Who Remembers Using One of These?

Warning:  You will be dating yourself!

mimeograph machine

The stencil duplicator or mimeograph machine (often abbreviated to mimeo) is a low-cost printing press that works by forcing ink through a stencil onto paper. The mimeograph process should not be confused with the spirit duplicator process.

Mimeographs, along with spirit duplicators and hectographs, were a common technology in printing small quantities, as in office work, classroom materials, and church bulletins. Early fanzines were printed in this technology, because it was widespread and cheap. In the late 1960s, mimeographs, spirit duplicators, and hectographs began to be gradually displaced by photocopying and offset printing.

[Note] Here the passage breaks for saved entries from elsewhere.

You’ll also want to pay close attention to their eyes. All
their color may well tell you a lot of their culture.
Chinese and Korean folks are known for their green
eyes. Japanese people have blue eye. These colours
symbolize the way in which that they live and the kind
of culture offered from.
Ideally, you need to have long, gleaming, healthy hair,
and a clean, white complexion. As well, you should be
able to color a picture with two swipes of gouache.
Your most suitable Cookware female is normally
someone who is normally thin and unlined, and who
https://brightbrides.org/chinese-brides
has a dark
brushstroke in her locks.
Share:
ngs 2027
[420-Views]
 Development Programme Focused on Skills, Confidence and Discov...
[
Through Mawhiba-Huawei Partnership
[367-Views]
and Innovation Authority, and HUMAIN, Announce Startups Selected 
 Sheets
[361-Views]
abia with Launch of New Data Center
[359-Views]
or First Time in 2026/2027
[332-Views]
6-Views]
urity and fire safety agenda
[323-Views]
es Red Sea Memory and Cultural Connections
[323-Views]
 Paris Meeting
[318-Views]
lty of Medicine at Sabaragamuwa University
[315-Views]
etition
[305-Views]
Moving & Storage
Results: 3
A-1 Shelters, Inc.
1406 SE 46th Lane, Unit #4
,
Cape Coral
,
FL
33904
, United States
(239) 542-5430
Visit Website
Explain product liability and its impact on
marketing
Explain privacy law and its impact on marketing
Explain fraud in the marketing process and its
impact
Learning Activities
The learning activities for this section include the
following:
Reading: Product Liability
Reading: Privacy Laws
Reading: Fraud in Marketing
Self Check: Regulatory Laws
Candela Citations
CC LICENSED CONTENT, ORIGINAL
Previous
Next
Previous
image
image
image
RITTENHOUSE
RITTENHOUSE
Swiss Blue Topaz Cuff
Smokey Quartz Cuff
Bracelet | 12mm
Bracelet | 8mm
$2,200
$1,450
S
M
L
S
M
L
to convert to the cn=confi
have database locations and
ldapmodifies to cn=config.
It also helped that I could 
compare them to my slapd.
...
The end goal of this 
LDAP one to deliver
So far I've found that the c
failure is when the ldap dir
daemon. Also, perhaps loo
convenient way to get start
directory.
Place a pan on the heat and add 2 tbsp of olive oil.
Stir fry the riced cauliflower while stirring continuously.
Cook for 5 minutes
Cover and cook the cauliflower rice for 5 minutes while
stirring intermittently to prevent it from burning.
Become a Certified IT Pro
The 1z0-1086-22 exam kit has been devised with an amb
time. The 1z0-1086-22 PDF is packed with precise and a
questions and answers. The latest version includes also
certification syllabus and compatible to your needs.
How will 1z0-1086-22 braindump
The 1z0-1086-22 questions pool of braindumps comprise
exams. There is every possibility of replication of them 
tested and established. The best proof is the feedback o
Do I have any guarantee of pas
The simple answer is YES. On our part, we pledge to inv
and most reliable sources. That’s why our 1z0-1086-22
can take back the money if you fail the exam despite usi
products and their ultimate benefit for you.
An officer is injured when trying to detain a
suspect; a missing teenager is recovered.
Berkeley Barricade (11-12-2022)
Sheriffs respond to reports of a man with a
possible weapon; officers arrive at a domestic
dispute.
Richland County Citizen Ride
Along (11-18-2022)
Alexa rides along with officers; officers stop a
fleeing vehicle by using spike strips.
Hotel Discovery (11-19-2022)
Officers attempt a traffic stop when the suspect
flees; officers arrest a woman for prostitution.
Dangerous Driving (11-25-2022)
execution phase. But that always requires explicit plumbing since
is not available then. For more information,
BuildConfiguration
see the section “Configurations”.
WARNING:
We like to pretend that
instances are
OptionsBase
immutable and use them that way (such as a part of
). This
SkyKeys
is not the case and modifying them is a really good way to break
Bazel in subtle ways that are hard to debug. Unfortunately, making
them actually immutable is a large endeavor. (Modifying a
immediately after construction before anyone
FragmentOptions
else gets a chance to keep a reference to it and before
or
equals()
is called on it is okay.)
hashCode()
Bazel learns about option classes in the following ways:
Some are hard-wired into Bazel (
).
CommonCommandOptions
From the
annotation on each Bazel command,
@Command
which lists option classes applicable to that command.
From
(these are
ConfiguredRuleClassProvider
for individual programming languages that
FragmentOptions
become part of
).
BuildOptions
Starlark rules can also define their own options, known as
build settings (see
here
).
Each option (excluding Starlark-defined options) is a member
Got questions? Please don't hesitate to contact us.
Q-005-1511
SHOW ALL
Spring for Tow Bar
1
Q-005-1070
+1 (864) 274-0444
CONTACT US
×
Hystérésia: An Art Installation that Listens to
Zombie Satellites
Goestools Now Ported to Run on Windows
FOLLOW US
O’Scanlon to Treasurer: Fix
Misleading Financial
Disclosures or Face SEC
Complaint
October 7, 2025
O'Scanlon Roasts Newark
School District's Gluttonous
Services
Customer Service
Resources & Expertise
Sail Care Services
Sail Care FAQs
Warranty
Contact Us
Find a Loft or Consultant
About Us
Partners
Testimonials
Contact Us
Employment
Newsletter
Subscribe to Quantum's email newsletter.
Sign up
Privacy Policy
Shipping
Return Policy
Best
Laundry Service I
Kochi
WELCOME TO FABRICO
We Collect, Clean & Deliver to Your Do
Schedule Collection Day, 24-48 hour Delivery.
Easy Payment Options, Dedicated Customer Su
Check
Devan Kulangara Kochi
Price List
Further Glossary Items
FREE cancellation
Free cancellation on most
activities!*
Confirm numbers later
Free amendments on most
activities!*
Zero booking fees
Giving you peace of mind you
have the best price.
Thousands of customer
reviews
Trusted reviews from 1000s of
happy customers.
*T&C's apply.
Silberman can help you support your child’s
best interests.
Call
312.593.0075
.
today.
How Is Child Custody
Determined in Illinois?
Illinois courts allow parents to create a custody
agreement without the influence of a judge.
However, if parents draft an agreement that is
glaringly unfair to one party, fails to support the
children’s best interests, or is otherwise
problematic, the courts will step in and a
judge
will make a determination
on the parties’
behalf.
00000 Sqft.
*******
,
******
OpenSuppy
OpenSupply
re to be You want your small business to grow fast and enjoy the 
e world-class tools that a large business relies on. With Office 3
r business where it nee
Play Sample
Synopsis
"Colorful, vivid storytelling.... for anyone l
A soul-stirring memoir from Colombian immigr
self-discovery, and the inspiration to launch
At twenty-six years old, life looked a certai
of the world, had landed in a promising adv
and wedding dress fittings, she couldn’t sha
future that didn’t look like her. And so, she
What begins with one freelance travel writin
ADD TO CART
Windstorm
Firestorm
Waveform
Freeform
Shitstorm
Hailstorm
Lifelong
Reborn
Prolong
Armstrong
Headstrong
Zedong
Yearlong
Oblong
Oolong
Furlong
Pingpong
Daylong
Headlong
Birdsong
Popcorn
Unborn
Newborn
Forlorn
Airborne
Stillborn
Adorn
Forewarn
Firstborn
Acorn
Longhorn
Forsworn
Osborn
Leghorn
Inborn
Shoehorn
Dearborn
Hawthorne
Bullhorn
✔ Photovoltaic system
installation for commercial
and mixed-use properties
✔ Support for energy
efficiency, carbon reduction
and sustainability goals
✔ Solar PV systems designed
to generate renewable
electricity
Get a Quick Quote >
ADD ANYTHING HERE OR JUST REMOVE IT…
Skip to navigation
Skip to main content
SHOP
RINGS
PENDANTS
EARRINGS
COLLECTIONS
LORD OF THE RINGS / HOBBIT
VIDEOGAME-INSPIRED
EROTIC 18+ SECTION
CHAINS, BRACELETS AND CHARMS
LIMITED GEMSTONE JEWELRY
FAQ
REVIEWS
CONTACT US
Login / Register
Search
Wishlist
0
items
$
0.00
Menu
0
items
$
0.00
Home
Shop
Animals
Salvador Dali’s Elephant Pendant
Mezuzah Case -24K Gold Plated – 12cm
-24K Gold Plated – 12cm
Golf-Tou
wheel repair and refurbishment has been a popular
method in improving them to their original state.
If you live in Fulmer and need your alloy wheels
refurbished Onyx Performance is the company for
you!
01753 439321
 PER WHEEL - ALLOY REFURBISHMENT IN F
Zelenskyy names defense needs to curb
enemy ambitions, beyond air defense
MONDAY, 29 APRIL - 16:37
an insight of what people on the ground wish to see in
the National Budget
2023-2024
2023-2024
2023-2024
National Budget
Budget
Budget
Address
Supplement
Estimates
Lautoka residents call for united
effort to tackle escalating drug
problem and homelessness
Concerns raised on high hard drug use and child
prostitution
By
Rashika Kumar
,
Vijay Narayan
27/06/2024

When I was in junior high, I worked part-time in the office at Seacraft Industries (my Dad’s scuba diving business) and learned to run that mimeograph machine.  When I was really young (5 or 6), I wrote (actually printed) and published a newspaper called The Neighborhood News which covered local news in the neighborhood like new babies, puppies, someone being sick, getting a new job, or moving, etc.  My Dad would run off copies on this same machine and I would sell them to the neighbors for 5 cents.  My love of writing and sharing information started at a very early age.  This summer Dad came to visit me at the gallery and brought an edition of The Neighborhood News that he had found.  It was still in amazingly good condition.  I don’t know what I did with it.